GPyOpt: The tool for Bayesian Optimization

Written by Javier Gonzalez (j.h.gonzalez@sheffield.ac.uk), University of Sheffield.

Reference Manual index

=====================================================================================================

What is GPyOpt?
How to install GPyopt?
How to use GPyOpt?
1. Gaussian Processes
2. Acquisition functions
3. Applications of Bayesian Optimization
The Basics of Bayesian Optimization
1D optimization example
2D optimization example

=====================================================================================================

1. What is GPyOpt?

GPyOpt (http://sheffieldml.github.io/GPy/) is a tool for optimization (minimization) of black-box functions using Gaussian processes. It is based on GPy (http://sheffieldml.github.io/GPy/) and it has been implemented in Python 2.7 (https://www.python.org/download/releases/2.7/) by the group of Machine Learning (at SITraN) of the University of Sheffield (http://ml.dcs.shef.ac.uk/sitran/).

These are the main features of GPyOpt:

You can perform Bayesian Optimization with most common acquisition functions, such as Expected improvement (EI), Maximum probability of improvement (MPI) or the Upper confidence bound (GP-UCB, called LCB in GPyOpt since it performs minimization).

Any model available in GPy can used in GPyOpt as a surrogate of the function to optimize. This includes a wide variety of kernel functions (and kernel combinations) and models such as Sparse Gaussian process, useful to speed up computational costs in large scale scenarios. See GPy https://gpy.readthedocs.org/en/latest/ for details.

GPyOpt allows you to run parallel Bayesian optimization. This is helpful when you want to perform simultaneously several evaluations of the function that you want to optimize.

* _Records provided_:
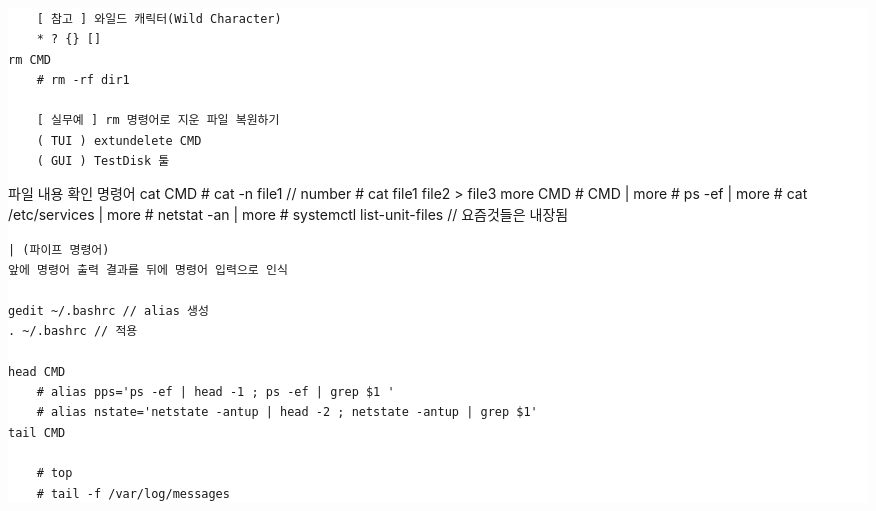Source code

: 		[ 참고 ] 와일드 캐릭터(Wild Character)
		* ? {} []
	rm CMD
		# rm -rf dir1

		[ 실무예 ] rm 명령어로 지운 파일 복원하기
		( TUI ) extundelete CMD
		( GUI ) TestDisk 툴


파일 내용 확인 명령어
	cat CMD
		# cat -n file1 // number
		# cat file1 file2 > file3
	more CMD
		# CMD | more
		# ps -ef | more
		# cat /etc/services | more
		# netstat -an | more
		# systemctl list-unit-files // 요즘것들은 내장됨

	| (파이프 명령어) 
	앞에 명령어 출력 결과를 뒤에 명령어 입력으로 인식

	gedit ~/.bashrc // alias 생성
	. ~/.bashrc // 적용

	head CMD
		# alias pps='ps -ef | head -1 ; ps -ef | grep $1 '
		# alias nstate='netstate -antup | head -2 ; netstate -antup | grep $1'
	tail CMD

		# top
		# tail -f /var/log/messages
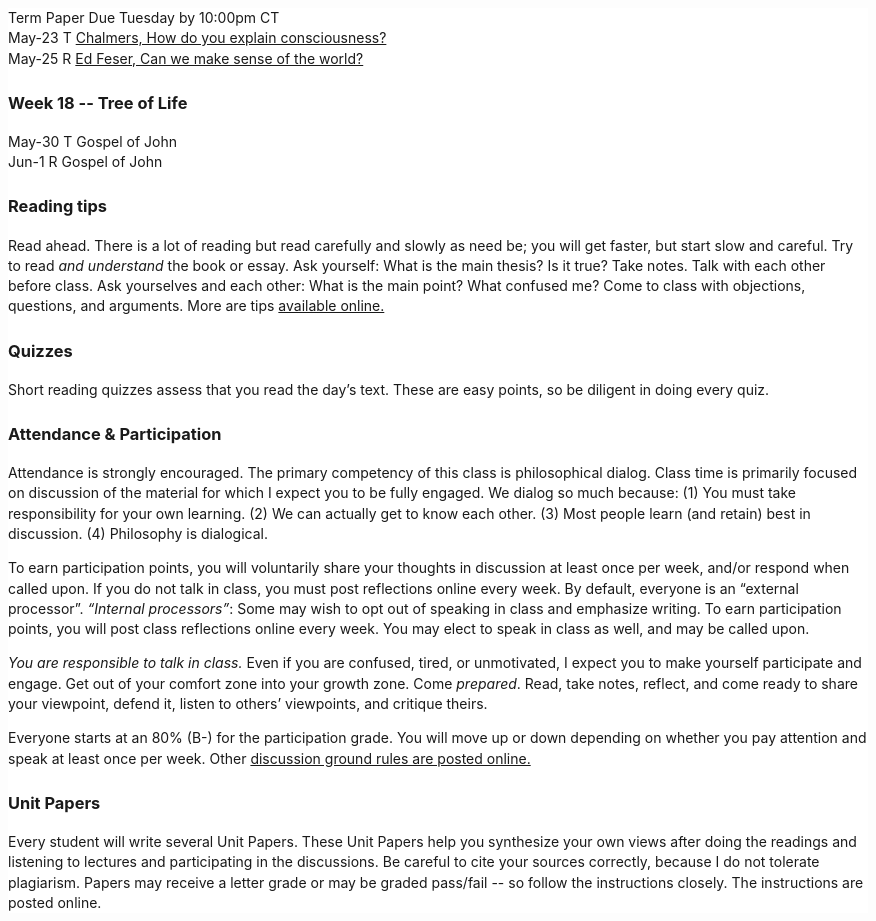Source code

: Term Paper Due Tuesday by 10:00pm CT   
May-23 T  [Chalmers, How do you explain consciousness?](https://www.ted.com/talks/david_chalmers_how_do_you_explain_consciousness)    
May-25 R  [Ed Feser, Can we make sense of the world?](https://docs.google.com/document/d/1VNXhby_Yrd6Xkle3US1tbaig-TBTidk9ol9_OzfN4w4/edit?usp=sharing) 

### Week 18 -- Tree of Life
May-30 T  Gospel of John          
Jun-1 R Gospel of John     


### Reading tips

Read ahead. There is a lot of reading but read carefully and slowly as need be; you will get faster, but start slow and careful. Try to read _and understand_ the book or essay. Ask yourself: What is the main thesis? Is it true? Take notes. Talk with each other before class. Ask yourselves and each other: What is the main point? What confused me? Come to class with objections, questions, and arguments. More are tips [available online.](http://www.keithbuhler.com/philosophy-class)

### Quizzes

Short reading quizzes assess that you read the day’s text. These are easy points, so be diligent in doing every quiz.

### Attendance & Participation

Attendance is strongly encouraged. The primary competency of this class is philosophical dialog. Class time is primarily focused on discussion of the material for which I expect you to be fully engaged. We dialog so much because: (1) You must take responsibility for your own learning. (2) We can actually get to know each other. (3) Most people learn (and retain) best in discussion. (4) Philosophy is dialogical.

To earn participation points, you will voluntarily share your thoughts in discussion at least once per week, and/or respond when called upon. If you do not talk in class, you must post reflections online every week. By default, everyone is an “external processor”. _“Internal processors”_: Some may wish to opt out of speaking in class and emphasize writing. To earn participation points, you will post class reflections online every week. You may elect to speak in class as well, and may be called upon.

_You are responsible to talk in class._ Even if you are confused, tired, or unmotivated, I expect you to make yourself participate and engage. Get out of your comfort zone into your growth zone. Come _prepared_. Read, take notes, reflect, and come ready to share your viewpoint, defend it, listen to others’ viewpoints, and critique theirs.

Everyone starts at an 80% (B-) for the participation grade. You will move up or down depending on whether you pay attention and speak at least once per week. Other [discussion ground rules are posted online.](http://www.keithbuhler.com/discussion101)

 
### Unit Papers

Every student will write several Unit Papers. These Unit Papers help you synthesize your own views after doing the readings and listening to lectures and participating in the discussions. Be careful to cite your sources correctly, because I do not tolerate plagiarism. Papers may receive a letter grade or may be graded pass/fail -- so follow the instructions closely. The instructions are posted online.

* _What to work on_:
A - Retype the GPyOpt excerpt from "Written by Javier" to "to install GPyopt?".
B - Using the GPyOpt excerpt, mark each statement yes or no, and quote the words that decide it: (i) GPyOpt was implemented in Python 2.7. (ii) GPyOpt calls the upper confidence bound LCB because it performs maximization. (iii) Kernel combinations can be part of the surrogate model in GPyOpt.
C - Carry on the GPyOpt excerpt from the point where it ends.
The records stand apart from the GPyOpt excerpt and are not part of it.

* _Outputs for the tasks_:
A -
Written by Javier Gonzalez (j.h.gonzalez@sheffield.ac.uk), University of Sheffield.

Reference Manual index

=====================================================================================================

What is GPyOpt?
How to install GPyopt?

B -
(i) Yes: "it has been implemented in Python 2.7"
(ii) No: "called LCB in GPyOpt since it performs minimization"
(iii) Yes: "This includes a wide variety of kernel functions (and kernel combinations)"

C -
You can use GPyOpt to design physical experiments. If you are or if you work with a wetlab person you can use GPyOpt to determine optimal strategies for sequential experimental designs.

GPyOpt contains a repository of test functions for optimization and several demos you can run.

=====================================================================================================

2. How to install GPyOPt?

The simplest way to install GPyOpt is using pip. Ubuntu users can do:

sudo apt-get install python-pip
pip install gpyopt

=====================================================================================================

3. How to use GPyOpt?



In [1]:

    
%pylab inline  
import GPy
import GPyOpt
from numpy.random import seed
seed(12345)









    



Populating the interactive namespace from numpy and matplotlib






    



/home/javier/workspace/GitHub/GPy/GPy/util/linalg.py:48: UserWarning: warning: caught this exception:'module' object has no attribute '_dotblas'
  warnings.warn("warning: caught this exception:" + str(e))

GPyOpt is easy to use as a black-box functions optimizer. To start you only need:

Your favorite function $f$ to minimize. We use $f(x)=2x^2$ in this toy example, whose global minimum is at x=0.



In [2]:

    
def myf(x):
    return (2*x)**2

A set of box constrains, the interval [-1,1] in our case.



In [3]:

    
bounds = [(-1,1)]

A budget, or number of allowed evaluations of $f$.



In [4]:

    
max_iter = 15

With this three pieces of information GPyOpt has enough to find the minimum of $f$ in the selected region. GPyOpt solves the problem in two steps. First, you need to create a GPyOpt object that stores the problem (f and and box-constrains). You can do it as follows.



In [5]:

    
myProblem = GPyOpt.methods.BayesianOptimization(myf,bounds)









    



WARNING: reconstraining parameters GP_regression.Gaussian_noise

Next you need to run the optimization for the given budget of iterations



In [6]:

    
myProblem.run_optimization(max_iter)









    



*Optimization completed:
   -Maximum number of iterations reached.






    Out[6]:





1

Now you can check the best found location $x^*$ by



In [7]:

    
myProblem.x_opt









    Out[7]:





array([ 0.00040015])

and the predicted value value of $f$ at $x^*$ optimum by



In [11]:

    
myProblem.fx_opt









    Out[11]:





array([  6.40470118e-07])

And that's it! Keep reading to learn how GPyOpt uses Bayesian Optimization to solve this an other optimization problem. You will also learn all the features and options that you can use to solve your problems efficiently.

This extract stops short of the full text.